L’Oiseau de feu-Le Sacre du Printemps

Chorégraphie : Thierry Malandain-Martin Harriague

Distribution : CCN Malandain Ballet Biarritz

Musiques : Stravinsky

L'Oiseau de feux-ph.Olivier Houeix

La musique d’Igor Stravinsky a été le dénominateur commun de la soirée du 11 Septembre dernier au festival Le Temps d’aimer à Biarritz : à l’affiche de la Gare du Midi, deux œuvres majeures du répertoire des Ballets Russes, L’Oiseau de Feu et le Sacre du Printemps récréées respectivement par Thierry Malandain et Martin Harriague, avec les danseurs du CCN Malandain Ballet Biarritz.

Les deux chorégraphes se sont confrontés de manière différente aux opus du compositeur russe tout en s’inspirant des arguments originaux des premières versions de ces deux célèbres ballets.

De son côté, Thierry Malandain, dont la sensibilité musicale est remarquable, imagine une chorégraphie sobre et harmonieuse qui contraste avec la musique percutante de Stravinsky.

En fait, il suit le rythme mais son langage néoclassique est accentué, restant très fidèle à des lignes épurées, géométriques, qui créent une atmosphère apaisée et solaire. Cela reste constant tout au long du ballet, soit dans les soli de l’Oiseau de feu magistralement interprétés par Hugo Layer, soit dans les scènes d’ensemble où tous les danseurs sont au rendez-vous. Revenons justement à l’interprète principal.

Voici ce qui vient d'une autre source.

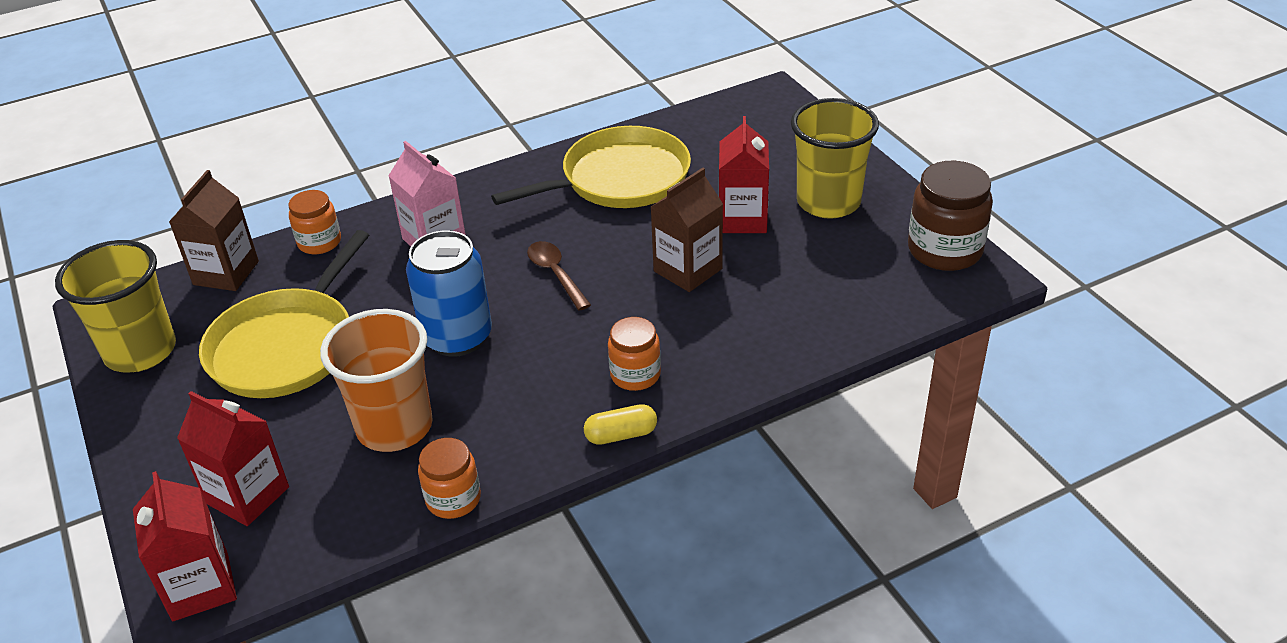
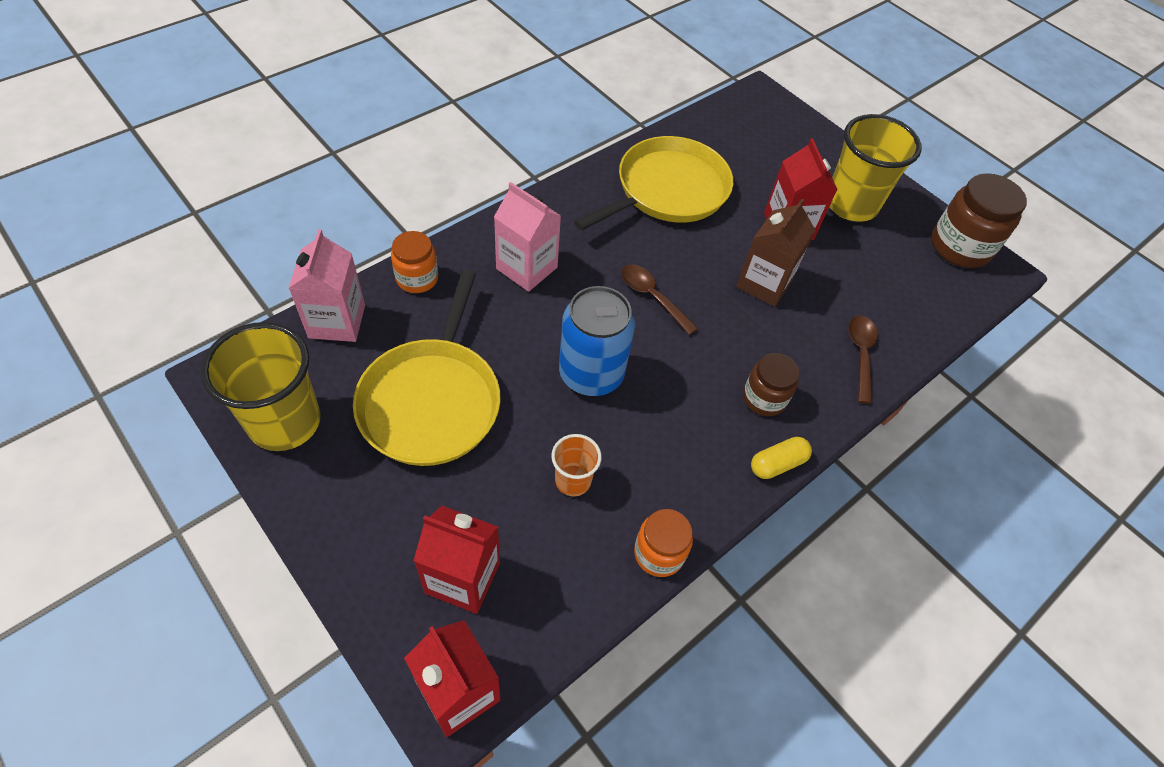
camera: 20 degrees left, 15 degrees up
brown carton [169,170,259,291] -> pink carton [289,229,365,342]
orange cup [320,309,433,452] -> orange cup [551,434,602,496], size x0.51
orange jar [608,317,661,391] -> brown jar [743,353,800,416]
none -> brown spoon [848,316,878,404]

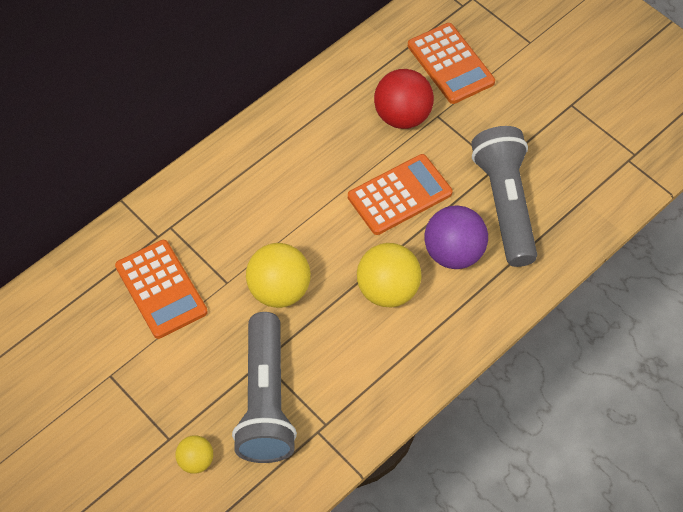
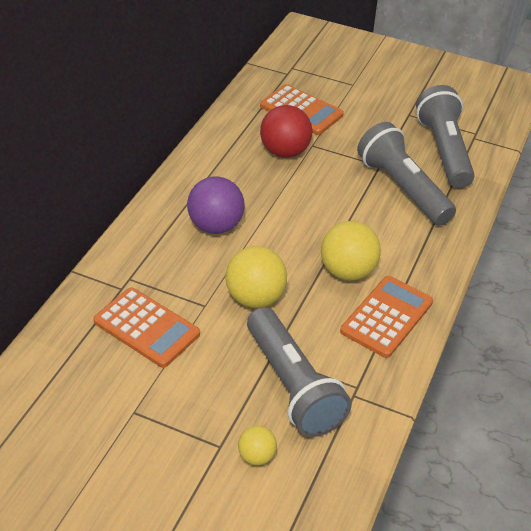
camera: 25 degrees left, 15 degrees down
orange calculator [348,154,452,235] -> orange calculator moved to [340,276,433,358]
purple ball [424,205,488,269] -> purple ball moved to [187,176,245,234]
none -> grey flashlight [416,85,475,188]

Depuis huit ans dans la compagnie et déjà remarqué lors de son premier rôle dans La Pastorale, il émerveille le public par son allure. Certes les séquences que lui a réservées Thierry Malandain, très techniques et afférentes au vocabulaire de la danse classique, le mettent en valeur. La précision de son exécution dégage une lumière particulière qui le fait briller plus encore, renforcée par l’éclat de son costume rouge-doré. De par la légèreté et la pureté de sa silhouette, il devient une créature spirituelle dans la ligne du propos du ballet : « on retiendra que les oiseaux symbolisent ce qui relie le ciel et la terre, voire que le phénix se décomposant pour renaître personnifie dans la religion chrétienne l’immortalité de l’âme et la résurrection du Christ » (Thierry Malandain, Revue Malandain Ballet Biarritz, n°90, 2021).

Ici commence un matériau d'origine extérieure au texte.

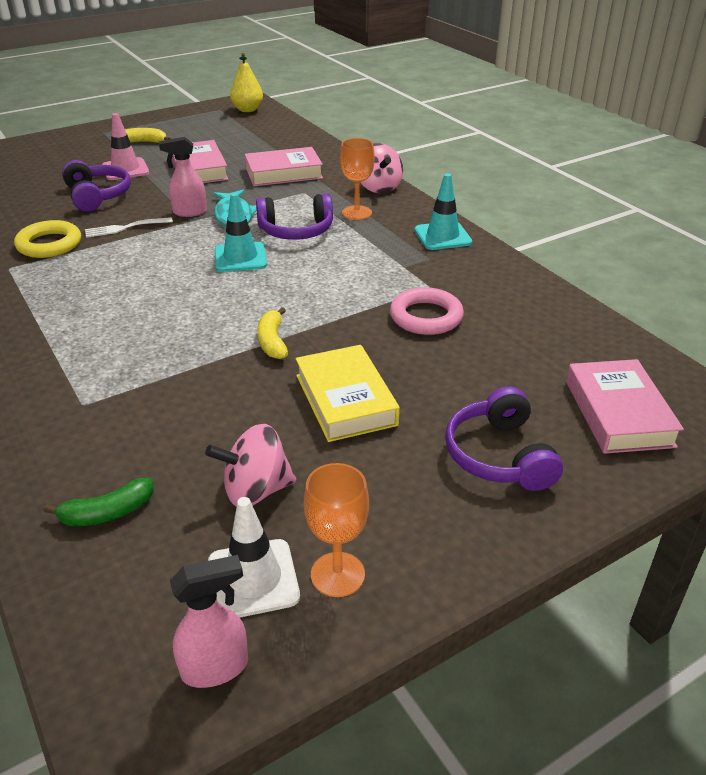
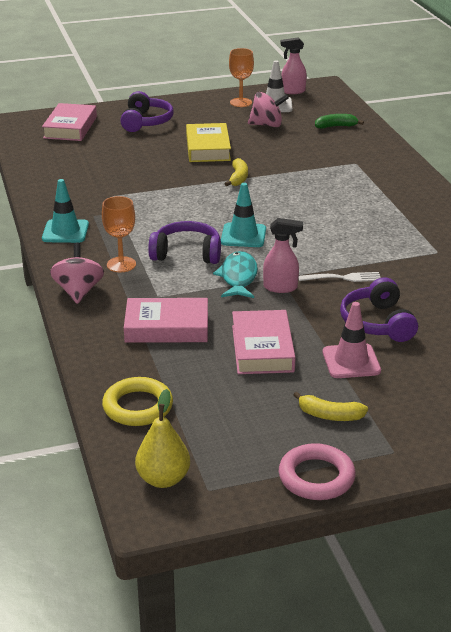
camera: 165 degrees left, 5 degrees down
yellow ring [14,220,81,258] -> yellow ring moved to [102,377,173,426]
pink ring [390,287,464,335] -> pink ring moved to [279,443,356,500]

C’est ainsi que, dès son apparition sur scène, l’esprit de la pièce s’adoucit tant dans les scènes de groupes, plus terriennes au début de la pièce, que dans les pas de deux successifs comme ceux de Claire et François, les deux autres personnages principaux interprétés par Claire Lonchampt et Mickaël Conte. Au fil du ballet, grâce aussi au changement de la couleur des costumes des danseurs, des tuniques longues passant du noir au bleu pâle, la chorégraphie atteint son but. Le groupe des artistes chorégraphiques sur scène crée un ensemble éthéré où leurs mouvements précis, exécutés à l’unisson, mettent en relief l’unité et le haut niveau du Malandain Ballet Biarritz.

Quant à Martin Harriague, récréer le Sacre du Printemps n’est pas une affaire simple compte tenu de la renommée des chorégraphes qui l’ont précédé, comme par exemple Nijinsky, Béjart ou Pina Bausch).

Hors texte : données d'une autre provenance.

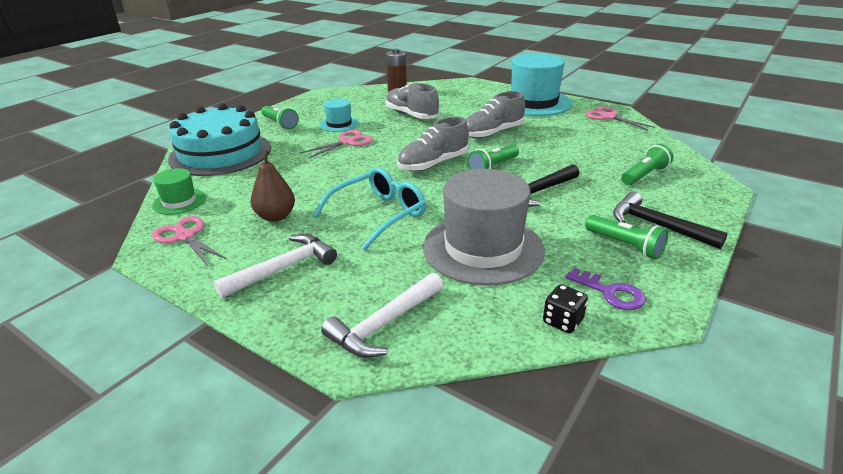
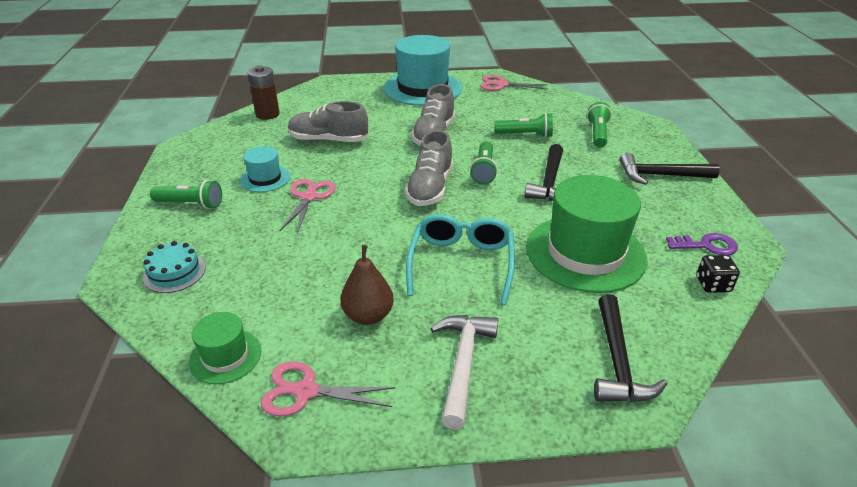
camera: 40 degrees left, 5 degrees up
turquoise cake [168,103,271,176] -> turquoise cake [143,241,205,293], size x0.43
white hammer [321,273,444,358] -> black hammer [594,294,668,402]
grey hat [423,169,545,286] -> green hat [526,175,647,293]
green flashlight [585,215,668,259] -> green flashlight moved to [494,113,553,138]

Il reste fidèle à la structure originaire de la première version, celle de Nijinsky, et capte la puissance de la musique de Stravinsky en y adaptant son propre langage chorégraphique. Ces deux sources d’inspiration sont évidentes dès le premier tableau. En fait, la pièce s’ouvre avec un artiste au piano qui joue les première notes du Sacre ; une figure ancestrale est là pour pousser les interprètes à entrer sur scène en sortant, un par un, de l’intérieur de l’instrument. La musique accélère avec ses pulsations très rythmées et les danseurs suivent en groupe. Une bonne dynamique de groupe se développe grâce au juste niveau d’énergie dégagée par leur gestuelle. L’aspect rituel, caractérisé par la présence de danses, circulaires reste intact.

En revanche, Martin Harriague accorde de l’importance à une figure patriarcale qui représente à la fois la créature unificatrice et le père fragilisé par la virulence des hommes. La scène du sacrifice de l’élue est conçue avec force et soumet la danseuse Patricia Velasquez à une cruelle épreuve : elle devient un objet, jeté en l’air de nombreuses fois, balancé, suspendu ; puis le sacrifice s’accomplit par l’ascension au ciel de ce corps féminin inerte et exsangue.